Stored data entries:
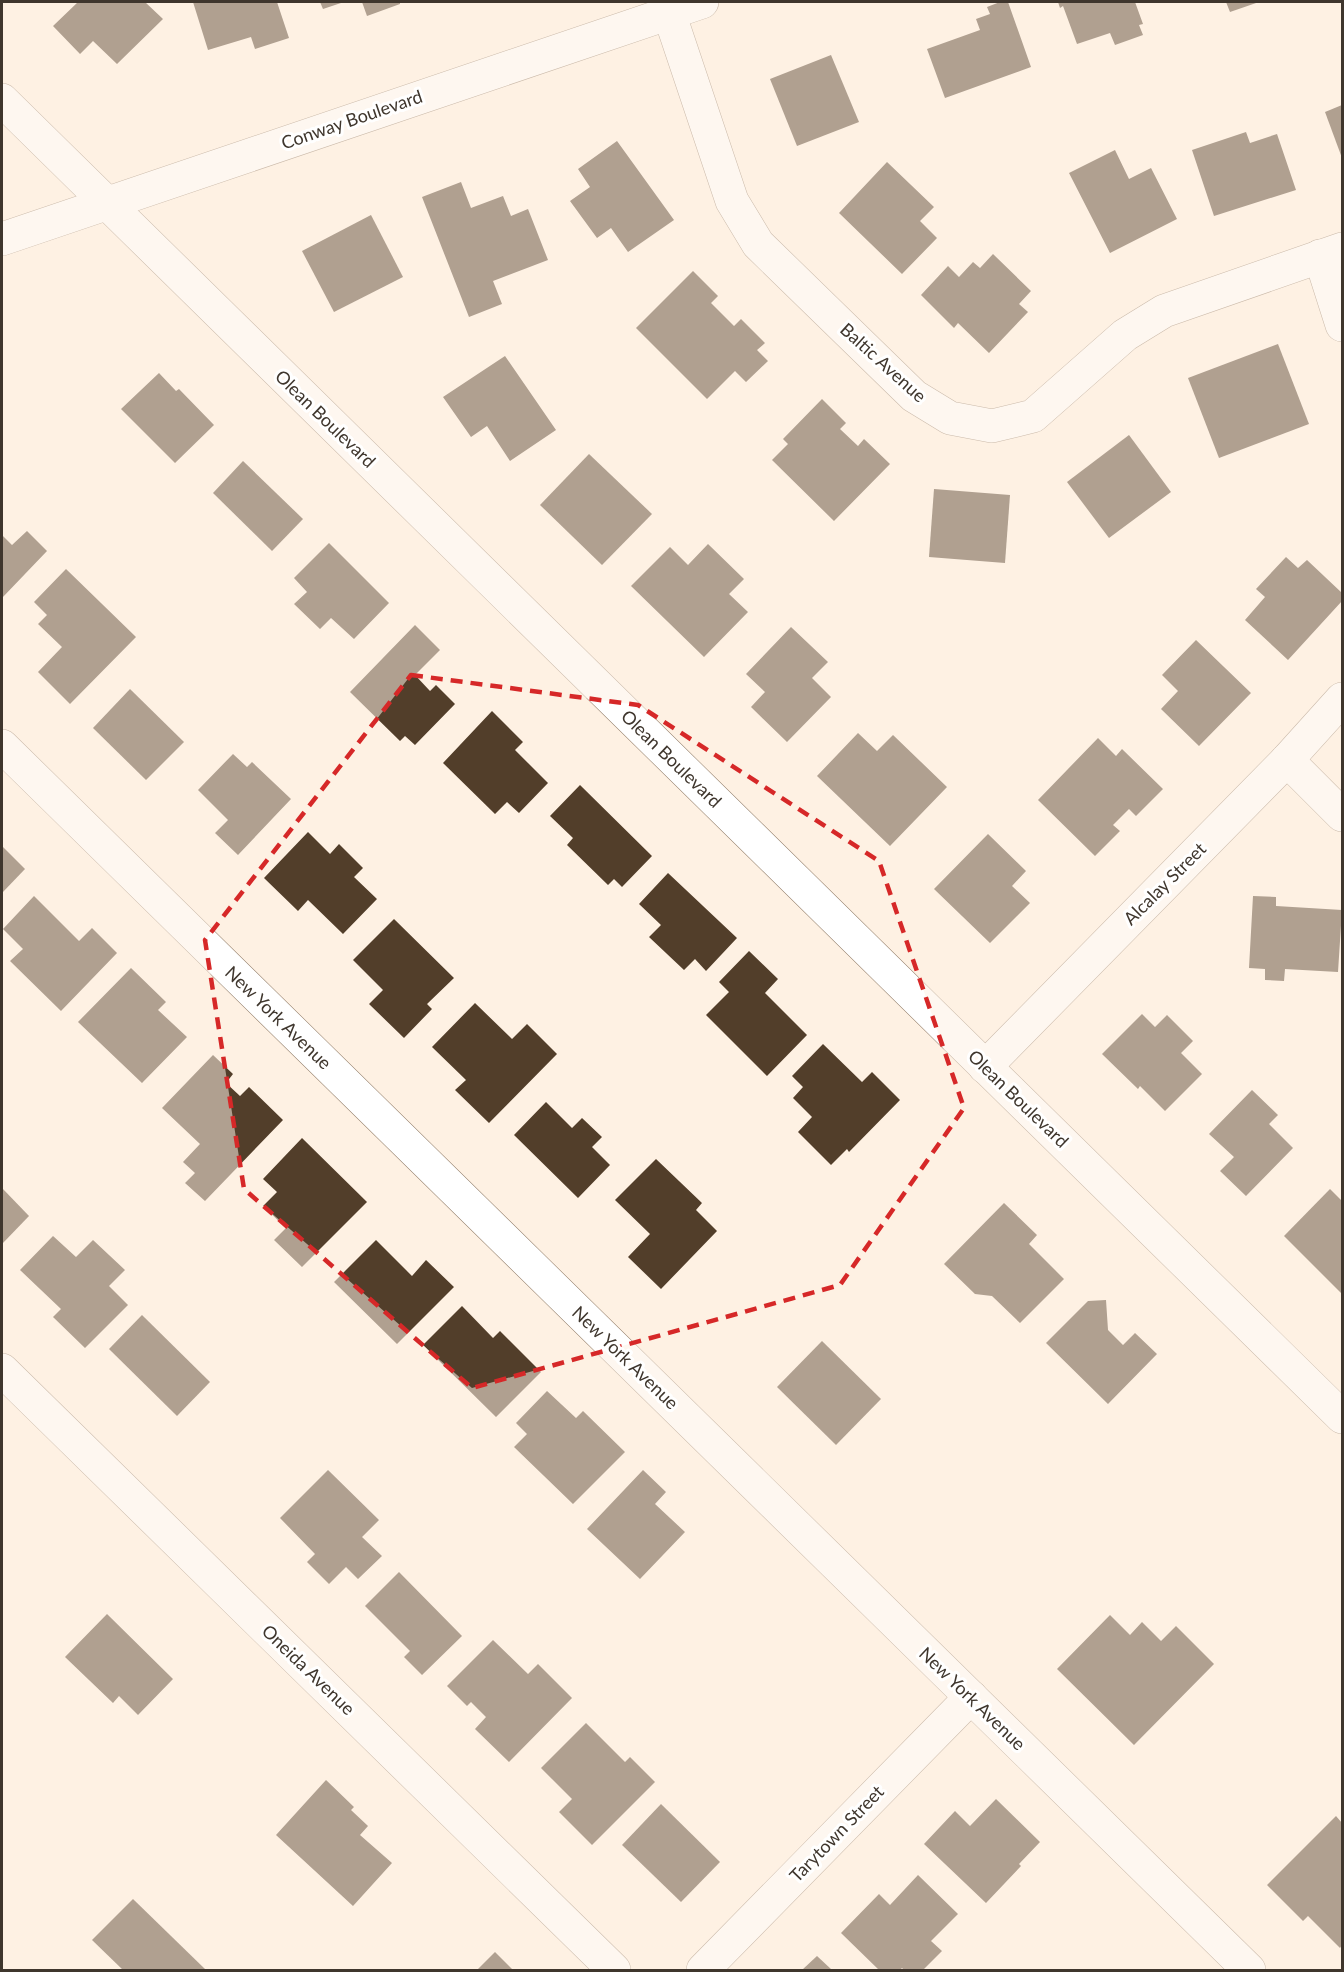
<svg xmlns="http://www.w3.org/2000/svg" width="1344" height="1972" font-family="Lato,sans-serif">
  <style>
    .building { fill: #523e2a }
    .lines { fill: none; stroke-linecap: round; stroke-linejoin: round }
    .street-casing { stroke: #8f7a65; stroke-width: 34 }
    .secondary-casing { stroke: #8f7a65; stroke-width: 34 }
    .street { stroke: #fff; stroke-width: 33 }
    .secondary { stroke: #fff; stroke-width: 33 }
    .marked { fill: none; stroke: #d62828; stroke-width: 4.5; stroke-dasharray: 12 8; stroke-linejoin: round }
    .labels { text-anchor: middle; stroke-width: 6; stroke-linejoin: round; paint-order: stroke }
    .street-label { font-size: 18px; fill: #3f362d; stroke: #fff }
  </style>
  <rect width="100%" height="100%" fill="#fef1e3"/>
  <g class="building">
    <path d="M78 2H127L129 3 131 2H145L163 19 117 64 93 41 80 54 53 26Z"/>
    <path d="M193 2H277L289 38 255 49 251 37 208 50Z"/>
    <path d="M320 2H344L323 9Z"/>
    <path d="M362 2H400V4L367 16Z"/>
    <path d="M1000 2H1008L1031 67 945 98 927 49 980 30 976 19 990 14 987 7Z"/>
    <path d="M1058 2H1135L1143 24 1139 25 1143 35 1115 45 1110 33 1077 44 1063 6 1060 8Z"/>
    <path d="M1226 2H1259L1230 12Z"/>
    <path d="M831 55 859 122 797 146 770 79Z"/>
    <path d="M1342 105V158L1325 112Z"/>
    <path d="M1246 132 1250 143 1277 134 1296 190 1214 216 1192 150Z"/>
    <path d="M617 141 674 220 628 252 611 228 597 238 570 201 590 187 578 169Z"/>
    <path d="M1115 150 1129 179 1151 168 1177 219 1110 253 1069 173Z"/>
    <path d="M887 162 934 207 920 221 937 238 902 274 839 213Z"/>
    <path d="M461 182 471 208 503 196 511 216 528 209 548 260 493 281 502 304 469 317 422 197Z"/>
    <path d="M371 215 403 277 334 312 302 251Z"/>
    <path d="M993 254 1031 291 1019 304 1028 312 989 353 958 323 954 328 921 295 948 266 959 277 973 262 980 268Z"/>
    <path d="M693 271 718 296 711 303 734 326 741 319 765 343 757 350 768 361 746 382 735 371 707 399 636 328Z"/>
    <path d="M1278 344 1309 424 1219 458 1188 378Z"/>
    <path d="M505 356 556 430 510 461 487 426 471 437 443 397Z"/>
    <path d="M159 373 176 391 179 389 214 425 175 463 121 409Z"/>
    <path d="M822 399 846 423 840 429 858 446 864 439 890 464 834 521 772 460 788 444 783 439Z"/>
    <path d="M1129 435 1171 492 1109 538 1067 482Z"/>
    <path d="M589 454 652 514 602 565 540 505Z"/>
    <path d="M243 461 303 519 272 551 213 493Z"/>
    <path d="M934 489 1010 495 1005 563 929 557Z"/>
    <path d="M27 531 47 551 2 598V535L12 545Z"/>
    <path d="M329 543 389 603 354 639 331 618 320 629 294 604 307 592 294 578Z"/>
    <path d="M708 544 744 579 729 594 748 612 704 657 631 586 670 547 688 565Z"/>
    <path d="M1286 557 1298 568 1307 560 1342 593V601L1288 660 1245 620 1265 597 1256 589Z"/>
    <path d="M66 569 136 637 70 704 38 672 62 647 38 624 47 615 34 602Z"/>
    <path d="M415 625 440 650 415 675 430 691 436 685 455 704 415 745 405 736 400 741 350 692Z"/>
    <path d="M791 627 828 662 812 678 831 697 787 742 751 707 765 692 746 674Z"/>
    <path d="M1196 640 1251 693 1199 746 1161 709 1178 691 1162 675Z"/>
    <path d="M130 689 184 742 146 780 93 728Z"/>
    <path d="M492 711 523 742 515 750 548 783 519 813 507 802 495 814 443 763Z"/>
    <path d="M858 733 877 751 893 735 947 787 890 846 817 776Z"/>
    <path d="M1098 738 1116 756 1122 749 1163 789 1136 816 1129 809 1113 825 1120 831 1095 856 1038 800Z"/>
    <path d="M233 754 247 767 252 762 291 799 238 855 215 833 228 820 198 790Z"/>
    <path d="M580 785 652 856 622 887 614 879 608 885 567 845 573 838 550 816Z"/>
    <path d="M308 832 330 854 339 844 363 868 354 877 377 899 343 934 308 900 298 911 264 878Z"/>
    <path d="M988 834 1026 871 1012 886 1030 903 990 943 934 889Z"/>
    <path d="M2 846 25 869 2 893Z"/>
    <path d="M668 873 737 938 706 971 695 959 684 970 649 937 661 925 639 904Z"/>
    <path d="M34 896 79 941 92 928 117 953 61 1011 10 961 23 949 3 929Z"/>
    <path d="M1253 896 1276 897V906L1342 910 1338 972 1285 969 1284 981 1265 980V969L1249 968Z"/>
    <path d="M394 919 454 978 427 1004 432 1009 404 1038 369 1004 383 990 353 960Z"/>
    <path d="M749 951 778 979 765 993 807 1035 767 1076 706 1015 729 992 719 982Z"/>
    <path d="M131 968 166 1002 158 1010 187 1037 142 1083 78 1022Z"/>
    <path d="M475 1003 512 1039 527 1024 557 1054 489 1123 455 1090 466 1080 432 1047Z"/>
    <path d="M1142 1014 1155 1027 1167 1015 1193 1041 1181 1053 1202 1074 1165 1111 1140 1086 1138 1089 1102 1054Z"/>
    <path d="M823 1044 862 1082 872 1072 900 1100 849 1152 847 1149 831 1165 798 1132 812 1117 793 1098 803 1087 792 1076Z"/>
    <path d="M213 1055 233 1074 226 1083 240 1096 249 1087 283 1120 205 1201 185 1183 195 1173 183 1162 200 1144 162 1108Z"/>
    <path d="M1252 1090 1278 1115 1269 1124 1293 1148 1246 1196 1220 1171 1234 1157 1209 1134Z"/>
    <path d="M546 1102 572 1128 582 1118 602 1137 592 1147 610 1165 578 1198 514 1135Z"/>
    <path d="M302 1138 367 1202 302 1267 274 1240 286 1228 263 1206 277 1192 263 1179Z"/>
    <path d="M656 1159 702 1203 696 1210 717 1231 661 1289 628 1257 650 1234 615 1200Z"/>
    <path d="M2 1188 29 1216 2 1244Z"/>
    <path d="M1330 1189 1342 1201V1294L1284 1236Z"/>
    <path d="M1004 1203 1037 1235 1029 1244 1064 1279 1020 1323 992 1296 975 1294 944 1264Z"/>
    <path d="M53 1236 76 1257 93 1240 125 1270 109 1286 128 1305 85 1348 53 1317 61 1309 20 1270Z"/>
    <path d="M376 1240 412 1276 426 1260 454 1287 397 1344 334 1282Z"/>
    <path d="M1106 1300 1108 1330 1123 1345 1135 1333 1157 1354 1108 1404 1046 1343 1088 1301Z"/>
    <path d="M462 1306 493 1338 500 1331 541 1372 496 1417 423 1345Z"/>
    <path d="M142 1315 210 1382 177 1416 109 1349Z"/>
    <path d="M822 1341 881 1399 836 1445 777 1387Z"/>
    <path d="M547 1391 576 1418 583 1411 625 1452 573 1504 514 1447 527 1434 516 1423Z"/>
    <path d="M328 1470 379 1520 362 1537 382 1556 358 1579 346 1567 329 1584 307 1562 315 1554 280 1518Z"/>
    <path d="M643 1470 666 1492 655 1504 685 1532 640 1579 587 1529Z"/>
    <path d="M399 1572 462 1636 422 1675 404 1657 410 1651 365 1606Z"/>
    <path d="M107 1614 173 1679 138 1715 119 1696 113 1703 65 1657Z"/>
    <path d="M1110 1615 1130 1635 1142 1622 1161 1641 1176 1626 1214 1664 1134 1745 1057 1669Z"/>
    <path d="M493 1640 528 1674 538 1664 572 1698 509 1762 475 1729 486 1717 471 1702 467 1706 447 1686Z"/>
    <path d="M586 1723 625 1762 630 1757 655 1782 592 1845 559 1812 572 1799 541 1768Z"/>
    <path d="M326 1780 354 1807 351 1810 368 1826 360 1835 392 1863 353 1906 276 1835Z"/>
    <path d="M996 1799 1040 1842 1019 1864 1021 1866 986 1903 924 1844 955 1811 970 1826Z"/>
    <path d="M661 1804 720 1862 681 1902 622 1845Z"/>
    <path d="M1336 1816 1342 1823V1945L1340 1948 1308 1916 1303 1921 1267 1885Z"/>
    <path d="M918 1875 958 1914 931 1941 942 1951 923 1970H904L902 1968 900 1970H879L841 1933 879 1894 890 1905Z"/>
    <path d="M133 1899 206 1970H123L92 1940Z"/>
    <path d="M495 1952 513 1970H477Z"/>
    <path d="M817 1956 832 1970H802Z"/>
  </g>
  <g class="lines">
    <defs>
      <g id="street">
        <path d="M669 13 732 201 758 244 914 396 950 418 992 426 1033 416 1125 335 1164 311 1342 249"/>
        <path d="M1320 256 1342 325"/>
        <path d="M2 746 1249 1970"/>
        <path d="M1287 760 1342 815"/>
        <path d="M985 1067 1287 760 1342 699"/>
        <path d="M2 1370 614 1970"/>
        <path d="M703 1970 971 1697"/>
      </g>
      <g id="secondary">
        <path d="M2 100 1342 1417"/>
        <path d="M2 239 702 2"/>
      </g>
    </defs>
    <use href="#street" class="street-casing"/>
    <use href="#secondary" class="secondary-casing"/>
    <use href="#street" class="street"/>
    <use href="#secondary" class="secondary"/>
  </g>
  <path d="M0 0H1344V1972H0ZM411 675 638 705 879 861 964 1108 840 1285 472 1388 244 1189 205 940Z" fill="#fef1e3" fill-opacity=".55" fill-rule="evenodd"/>
  <path class="marked" d="M411 675 638 705 879 861 964 1108 840 1285 472 1388 244 1189 205 940Z"/>
  <g class="labels">
    <g class="street-label">
      <text transform="translate(352 120) rotate(-19)" y="6">Conway Boulevard</text>
      <text transform="translate(883 363) rotate(42)" y="6">Baltic Avenue</text>
      <text transform="translate(325 419) rotate(44)" y="6">Olean Boulevard</text>
      <text transform="translate(671 759) rotate(44)" y="6">Olean Boulevard</text>
      <text transform="translate(1165 884) rotate(-45)" y="6">Alcalay Street</text>
      <text transform="translate(278 1018) rotate(44)" y="6">New York Avenue</text>
      <text transform="translate(1018 1099) rotate(44)" y="6">Olean Boulevard</text>
      <text transform="translate(625 1358) rotate(44)" y="6">New York Avenue</text>
      <text transform="translate(308 1670) rotate(44)" y="6">Oneida Avenue</text>
      <text transform="translate(972 1699) rotate(44)" y="6">New York Avenue</text>
      <text transform="translate(837 1834) rotate(-46)" y="6">Tarytown Street</text>
    </g>
  </g>
  <rect width="1344" height="1972" fill="none" stroke="#3f362d" stroke-width="6"/>
</svg>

▶ What you should do
Could you repeat exactly the lines above from the line with "1203 1037 1235" up to and including the line with "1615 1130 1635", and only those?

▶ Written reply
    <path d="M1004 1203 1037 1235 1029 1244 1064 1279 1020 1323 992 1296 975 1294 944 1264Z"/>
    <path d="M53 1236 76 1257 93 1240 125 1270 109 1286 128 1305 85 1348 53 1317 61 1309 20 1270Z"/>
    <path d="M376 1240 412 1276 426 1260 454 1287 397 1344 334 1282Z"/>
    <path d="M1106 1300 1108 1330 1123 1345 1135 1333 1157 1354 1108 1404 1046 1343 1088 1301Z"/>
    <path d="M462 1306 493 1338 500 1331 541 1372 496 1417 423 1345Z"/>
    <path d="M142 1315 210 1382 177 1416 109 1349Z"/>
    <path d="M822 1341 881 1399 836 1445 777 1387Z"/>
    <path d="M547 1391 576 1418 583 1411 625 1452 573 1504 514 1447 527 1434 516 1423Z"/>
    <path d="M328 1470 379 1520 362 1537 382 1556 358 1579 346 1567 329 1584 307 1562 315 1554 280 1518Z"/>
    <path d="M643 1470 666 1492 655 1504 685 1532 640 1579 587 1529Z"/>
    <path d="M399 1572 462 1636 422 1675 404 1657 410 1651 365 1606Z"/>
    <path d="M107 1614 173 1679 138 1715 119 1696 113 1703 65 1657Z"/>
    <path d="M1110 1615 1130 1635 1142 1622 1161 1641 1176 1626 1214 1664 1134 1745 1057 1669Z"/>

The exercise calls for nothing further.